The subsidy amount is determined by a formula based on the second lowest-cost silver plan on an exchange minus the amount of money an individual is required by law to put toward the insurance premiums, known as the “applicable percentage.” Let’s say that the second lowest-cost silver plan last year was $200 per month while an enrollee’s applicable percentage was $150 per month. The enrollee’s subsidy was $200 – $150 = $50 per month. This year, however, if a new company enters the exchange offering lower-cost insurance, and the second lowest-cost silver plan becomes $175 per month, the enrollee’s subsidy is now $175 – $150 = $25 a month. If the enrollee keeps the same plan (Obamacare automatically re-enrolls individuals in the plans they had in 2014), he would pay $300 more per year for it.
This is far from hypothetical. A preliminary analysis by the state of Colorado found that the new lower-cost silver plans could cause exchange consumers to see their premiums rise by an average of 77 percent next year if they keep their current plans.

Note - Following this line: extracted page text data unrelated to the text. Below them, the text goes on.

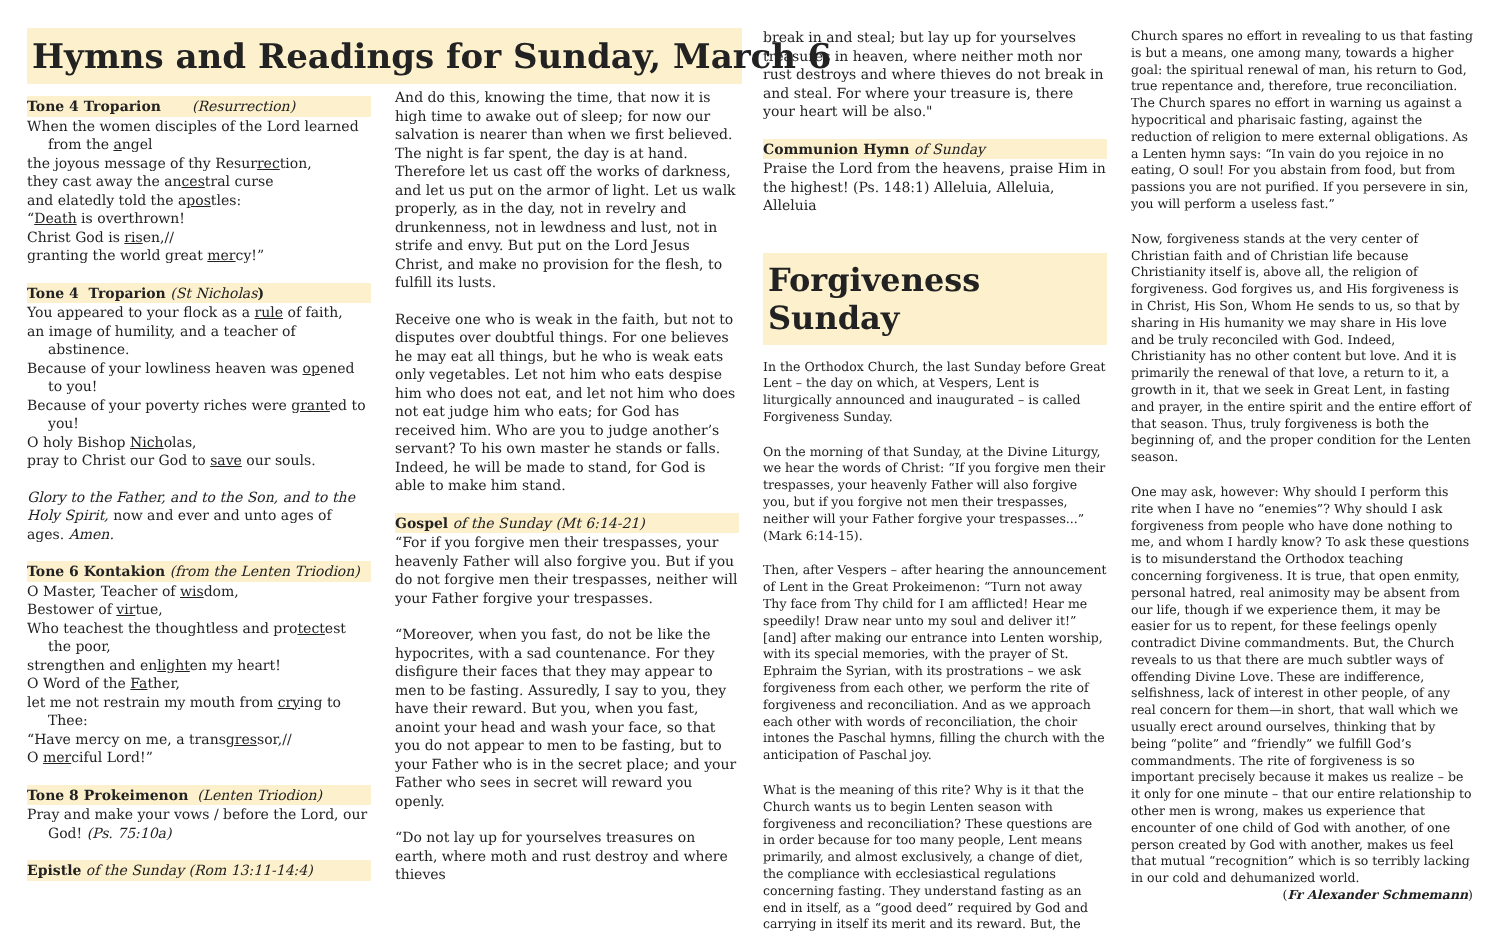Hymns and Readings for Sunday, March 6
Tone 4 Troparion (Resurrection)
When the women disciples of the Lord learned from the angel
the joyous message of thy Resurrection,
they cast away the ancestral curse
and elatedly told the apostles:
“Death is overthrown!
Christ God is risen,//
granting the world great mercy!”
Tone 4 Troparion (St Nicholas)
You appeared to your flock as a rule of faith,
an image of humility, and a teacher of ab stinence.
Because of your lowliness heaven was opened to you!
Because of your poverty riches were granted to you!
O holy Bishop Nicholas,
pray to Christ our God to save our souls.
Glory to the Father, and to the Son, and to the Holy Spirit, now and ever and unto ages of ages. Amen.
Tone 6 Kontakion (from the Lenten Triodion)
O Master, Teacher of wisdom,
Bestower of virtue,
Who teachest the thoughtless and protectest the poor,
strengthen and enlighten my heart!
O Word of the Father,
let me not restrain my mouth from crying to Thee:
“Have mercy on me, a transgressor,//
O merciful Lord!”
Tone 8 Prokeimenon (Lenten Triodion)
Pray and make your vows / before the Lord, our God! (Ps. 75:10a)
Epistle of the Sunday (Rom 13:11-14:4)
And do this, knowing the time, that now it is high time to awake out of sleep; for now our salvation is nearer than when we first believed. The night is far spent, the day is at hand. Therefore let us cast off the works of darkness, and let us put on the armor of light. Let us walk properly, as in the day, not in revelry and drunkenness, not in lewdness and lust, not in strife and envy. But put on the Lord Jesus Christ, and make no provision for the flesh, to fulfill its lusts.
Receive one who is weak in the faith, but not to disputes over doubtful things. For one believes he may eat all things, but he who is weak eats only vegetables. Let not him who eats despise him who does not eat, and let not him who does not eat judge him who eats; for God has received him. Who are you to judge another’s servant? To his own master he stands or falls. Indeed, he will be made to stand, for God is able to make him stand.
Gospel of the Sunday (Mt 6:14-21)
“For if you forgive men their trespasses, your heavenly Father will also forgive you. But if you do not forgive men their trespasses, neither will your Father forgive your trespasses.
“Moreover, when you fast, do not be like the hypocrites, with a sad countenance. For they disfigure their faces that they may appear to men to be fasting. Assuredly, I say to you, they have their reward. But you, when you fast, anoint your head and wash your face, so that you do not appear to men to be fasting, but to your Father who is in the secret place; and your Father who sees in secret will reward you openly.
“Do not lay up for yourselves treasures on earth, where moth and rust destroy and where thieves
break in and steal; but lay up for yourselves treasures in heaven, where neither moth nor rust destroys and where thieves do not break in and steal. For where your treasure is, there your heart will be also."
Communion Hymn of Sunday
Praise the Lord from the heavens, praise Him in the highest! (Ps. 148:1) Alleluia, Alleluia, Alleluia
Forgiveness Sunday
In the Orthodox Church, the last Sunday before Great Lent – the day on which, at Vespers, Lent is liturgically announced and inaugurated – is called Forgiveness Sunday.
On the morning of that Sunday, at the Divine Liturgy, we hear the words of Christ: “If you forgive men their trespasses, your heavenly Father will also forgive you, but if you forgive not men their trespasses, neither will your Father forgive your trespasses...” (Mark 6:14-15).
Then, after Vespers – after hearing the announcement of Lent in the Great Prokeimenon: “Turn not away Thy face from Thy child for I am afflicted! Hear me speedily! Draw near unto my soul and deliver it!” [and] after making our entrance into Lenten worship, with its special memories, with the prayer of St. Ephraim the Syrian, with its prostrations – we ask forgiveness from each other, we perform the rite of forgiveness and reconciliation. And as we approach each other with words of reconciliation, the choir intones the Paschal hymns, filling the church with the anticipation of Paschal joy.
What is the meaning of this rite? Why is it that the Church wants us to begin Lenten season with forgiveness and reconciliation? These questions are in order because for too many people, Lent means primarily, and almost exclusively, a change of diet, the compliance with ecclesiastical regulations concerning fasting. They understand fasting as an end in itself, as a “good deed” required by God and carrying in itself its merit and its reward. But, the
Church spares no effort in revealing to us that fasting is but a means, one among many, towards a higher goal: the spiritual renewal of man, his return to God, true repentance and, therefore, true reconciliation. The Church spares no effort in warning us against a hypocritical and pharisaic fasting, against the reduction of religion to mere external obligations. As a Lenten hymn says: “In vain do you rejoice in no eating, O soul! For you abstain from food, but from passions you are not purified. If you persevere in sin, you will perform a useless fast.”
Now, forgiveness stands at the very center of Christian faith and of Christian life because Christianity itself is, above all, the religion of forgiveness. God forgives us, and His forgiveness is in Christ, His Son, Whom He sends to us, so that by sharing in His humanity we may share in His love and be truly reconciled with God. Indeed, Christianity has no other content but love. And it is primarily the renewal of that love, a return to it, a growth in it, that we seek in Great Lent, in fasting and prayer, in the entire spirit and the entire effort of that season. Thus, truly forgiveness is both the beginning of, and the proper condition for the Lenten season.
One may ask, however: Why should I perform this rite when I have no “enemies”? Why should I ask forgiveness from people who have done nothing to me, and whom I hardly know? To ask these questions is to misunderstand the Orthodox teaching concerning forgiveness. It is true, that open enmity, personal hatred, real animosity may be absent from our life, though if we experience them, it may be easier for us to repent, for these feelings openly contradict Divine commandments. But, the Church reveals to us that there are much subtler ways of offending Divine Love. These are indifference, selfishness, lack of interest in other people, of any real concern for them—in short, that wall which we usually erect around ourselves, thinking that by being “polite” and “friendly” we fulfill God’s commandments. The rite of forgiveness is so important precisely because it makes us realize – be it only for one minute – that our entire relationship to other men is wrong, makes us experience that encounter of one child of God with another, of one person created by God with another, makes us feel that mutual “recognition” which is so terribly lacking in our cold and dehumanized world.
(Fr Alexander Schmemann)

3. Reducing the Quality of Insurance
The regulations governing Obamacare exchanges have reduced the quality of insurance plans. To cover the cost of the regulations and keep premiums even remotely reasonable, insurers had to increase people’s out-of-pocket costs and reduce provider networks. A National Center for Public Policy Research study found an average of 33 policies for a 27-year-old on the individual market in 2013 had both lower premiums and lower or equal out-of-pocket costs than the cheapest policy on the exchange. There were ten such policies for a 57-year-old couple. A Health Pocket study found that deductibles were, on average, 42 percent higher than plans that were on the individual market in 2013.
To cover the cost of the regulations and keep premiums even remotely reasonable, insurers had to increase people’s out-of-pocket costs and reduce provider networks.
The pejorative term “skinny network” came to describe the networks of physician hospitals and other providers available through exchange plans, and for good reason. An Associated Press survey found that only four of the top 19 cancer centers in the country said they “have access through each of the insurance companies in the state exchanges.” Dr. Scott Gottlieb of the American Enterprise Institute examined exchange policies in nine states and found that access to specialists was up to 65 percent lower than in comparable preferred provider organization (PPO) plans. A recent Avalere study found that, on average, only 32 percent of the top ten cardiologists, neurologists, and diagnostic radiologists in ten major cities were available through the three cheapest silver plans on the exchanges. The National Center study found that the average number of PPO plans on the exchange declined when compared to the individual market while the number of plans with more restrictive health maintenance organizations (HMO) increased considerably.
In short, people who lost their plans in 2013 and had to go on the exchanges were extremely likely to face both higher out-of-pocket costs and a harder time finding heath care providers who would take their insurance.